Both infectious and total particle-based methods may be used.
Why are PBMCs isolated?
PBMC isolation provides immune cells for functional and immunological assays. These cells are frequently used in cytokine release, proliferation, and cytotoxicity studies.
High cell viability and gentle processing are important for reliable results.
What do VelaLabs' cell services include?
Cell services support the maintenance, expansion, and handling of mammalian cell cultures. This includes cultivation, cryopreservation, and contamination monitoring.
Such services help ensure reproducible experimental conditions and stable cell performance.
Why is GxP-compliant cell cultivation important?
GxP-compliant cultivation ensures traceability, consistency, and controlled handling of cell lines used in regulated studies.
Critical culture conditions and documentation are continuously monitored to support regulatory compliance.

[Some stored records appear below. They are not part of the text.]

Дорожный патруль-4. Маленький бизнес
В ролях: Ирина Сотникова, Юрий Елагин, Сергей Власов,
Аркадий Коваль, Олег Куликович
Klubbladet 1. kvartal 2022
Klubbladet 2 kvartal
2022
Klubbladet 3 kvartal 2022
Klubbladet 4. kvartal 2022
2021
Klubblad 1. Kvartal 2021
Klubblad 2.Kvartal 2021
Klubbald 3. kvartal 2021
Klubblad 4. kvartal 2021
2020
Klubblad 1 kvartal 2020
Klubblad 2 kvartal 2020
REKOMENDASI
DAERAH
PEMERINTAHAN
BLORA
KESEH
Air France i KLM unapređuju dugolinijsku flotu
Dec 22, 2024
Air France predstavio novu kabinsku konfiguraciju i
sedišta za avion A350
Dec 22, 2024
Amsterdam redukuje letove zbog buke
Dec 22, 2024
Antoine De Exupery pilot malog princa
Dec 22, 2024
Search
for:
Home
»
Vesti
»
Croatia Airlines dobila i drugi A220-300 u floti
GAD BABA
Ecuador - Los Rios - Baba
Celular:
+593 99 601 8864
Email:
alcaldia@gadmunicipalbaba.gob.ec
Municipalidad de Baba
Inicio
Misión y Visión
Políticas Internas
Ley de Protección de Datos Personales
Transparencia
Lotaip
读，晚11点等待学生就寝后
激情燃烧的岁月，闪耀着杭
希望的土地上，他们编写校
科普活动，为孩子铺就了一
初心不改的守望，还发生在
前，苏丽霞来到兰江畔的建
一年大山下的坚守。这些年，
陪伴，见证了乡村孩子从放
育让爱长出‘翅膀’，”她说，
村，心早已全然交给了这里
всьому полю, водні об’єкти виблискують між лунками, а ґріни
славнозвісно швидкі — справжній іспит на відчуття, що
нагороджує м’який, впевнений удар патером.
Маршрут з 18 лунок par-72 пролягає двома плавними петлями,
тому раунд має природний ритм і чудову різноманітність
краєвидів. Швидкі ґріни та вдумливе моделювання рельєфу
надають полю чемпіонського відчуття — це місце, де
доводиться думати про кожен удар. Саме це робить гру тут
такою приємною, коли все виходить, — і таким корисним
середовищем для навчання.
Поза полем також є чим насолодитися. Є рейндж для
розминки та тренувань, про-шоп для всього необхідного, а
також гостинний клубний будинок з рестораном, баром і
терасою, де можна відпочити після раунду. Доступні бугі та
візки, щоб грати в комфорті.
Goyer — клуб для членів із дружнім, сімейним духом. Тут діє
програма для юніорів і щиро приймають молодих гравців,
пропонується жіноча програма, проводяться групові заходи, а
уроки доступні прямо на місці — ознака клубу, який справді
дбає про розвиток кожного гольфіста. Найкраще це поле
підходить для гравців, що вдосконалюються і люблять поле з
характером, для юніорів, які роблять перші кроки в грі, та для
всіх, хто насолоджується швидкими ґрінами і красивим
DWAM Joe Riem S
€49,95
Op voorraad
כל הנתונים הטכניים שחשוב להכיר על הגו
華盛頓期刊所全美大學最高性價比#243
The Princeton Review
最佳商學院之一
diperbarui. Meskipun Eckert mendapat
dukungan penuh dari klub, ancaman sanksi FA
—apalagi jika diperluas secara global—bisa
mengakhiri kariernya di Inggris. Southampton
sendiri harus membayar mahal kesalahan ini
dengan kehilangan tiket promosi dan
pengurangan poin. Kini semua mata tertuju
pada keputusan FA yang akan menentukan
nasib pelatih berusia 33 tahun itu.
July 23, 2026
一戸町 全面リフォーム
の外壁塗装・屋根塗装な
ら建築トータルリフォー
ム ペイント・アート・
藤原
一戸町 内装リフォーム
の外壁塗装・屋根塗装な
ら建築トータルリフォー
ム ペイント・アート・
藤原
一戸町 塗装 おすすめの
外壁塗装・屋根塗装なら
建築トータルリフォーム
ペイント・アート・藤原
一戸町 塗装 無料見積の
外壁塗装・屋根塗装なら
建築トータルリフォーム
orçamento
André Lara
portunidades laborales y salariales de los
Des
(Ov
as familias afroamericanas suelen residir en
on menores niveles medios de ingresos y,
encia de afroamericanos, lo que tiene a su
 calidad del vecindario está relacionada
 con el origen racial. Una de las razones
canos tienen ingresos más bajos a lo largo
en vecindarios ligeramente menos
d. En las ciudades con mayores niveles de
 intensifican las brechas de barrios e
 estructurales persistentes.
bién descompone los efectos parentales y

Why are cell banks established?
Cell banks provide a consistent and well-characterized source of cells for long-term use. They reduce variability between experiments and production campaigns.
Master and working cell banks are typically stored under controlled cryogenic conditions.
What is included in cell line characterization?
Cell line characterization confirms identity, purity, and biological properties of cultured cells. This is essential for reliable research and regulated applications.
Testing may include authentication, growth behavior, marker expression, and contamination analysis.